--- TEXT BLOCK ---
* * * * * * *

= Cosmological principle =

Theory that the universe is the same in all directions

In modern physical cosmology, the cosmological principle is the notion that the spatial distribution of matter in the universe is uniformly isotropic and homogeneous when viewed on a large enough scale, since the forces are expected to act equally throughout the universe on a large scale, and should, therefore, produce no observable inequalities in the large-scale structuring over the course of evolution of the matter field that was initially laid down by the Big Bang.

== Definition ==
Astronomer William Keel explains:

The cosmological principle is usually stated formally as 'Viewed on a sufficiently large scale, the properties of the universe are the same for all observers.' This amounts to the strongly philosophical statement that the part of the universe which we can see is a fair sample, and that the same physical laws apply throughout. In essence, this in a sense says that the universe is knowable and is playing fair with scientists.

As Andrew Liddle puts it, "the cosmological principle [means that] the universe looks the same whoever and wherever you are."

* * * * * * *

--- DATA PROVIDED ---
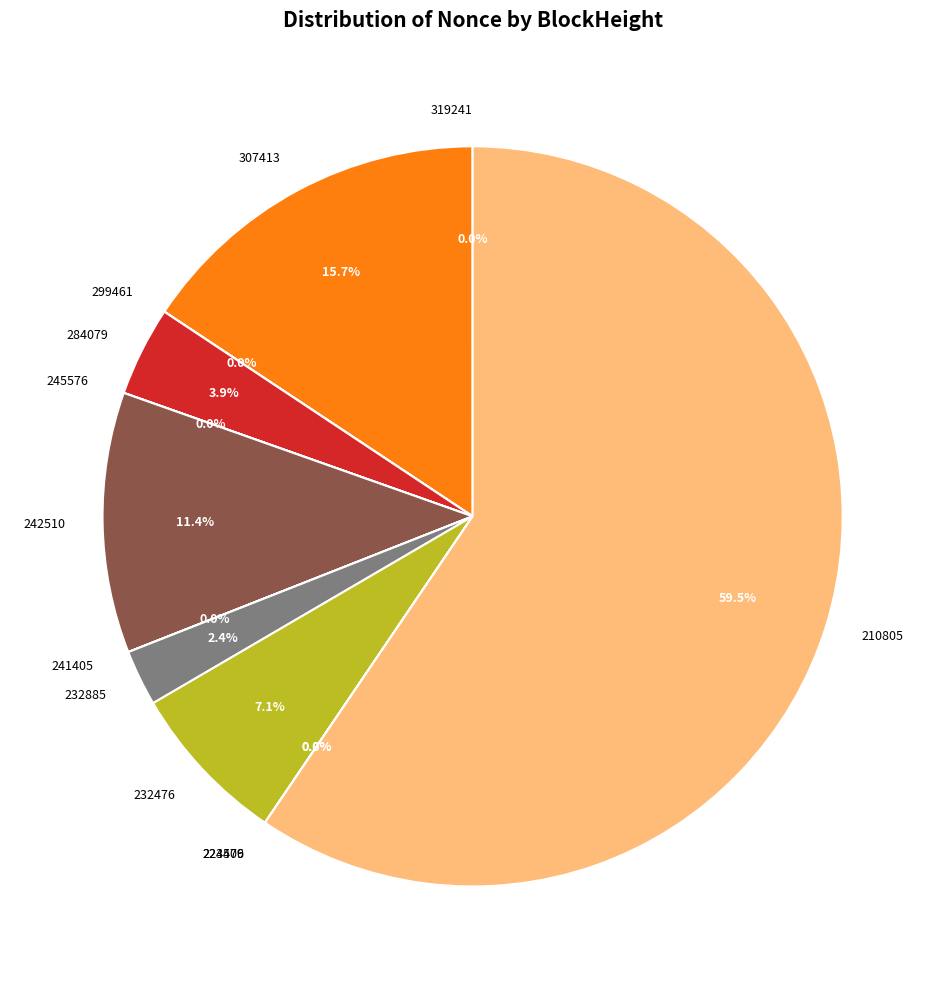

True or false: 232476 accounts for 7% of the total.

True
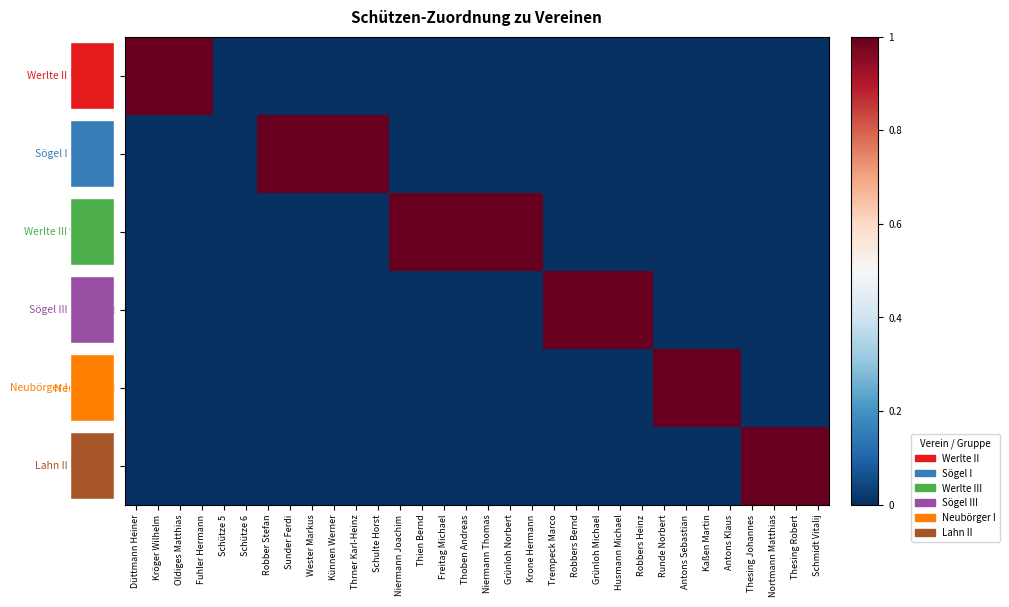

Which category has the highest value in the Sögel III series?

Trempeck Marco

* * * * * * *

--- EXERCISE DIRECTIONS ---
Please give the formal statement of the cosmological principle, as the cosmological principle text reports it. The data plays no part here.

--- THE ANSWER ---
"Viewed on a sufficiently large scale, the properties of the universe are the same for all observers."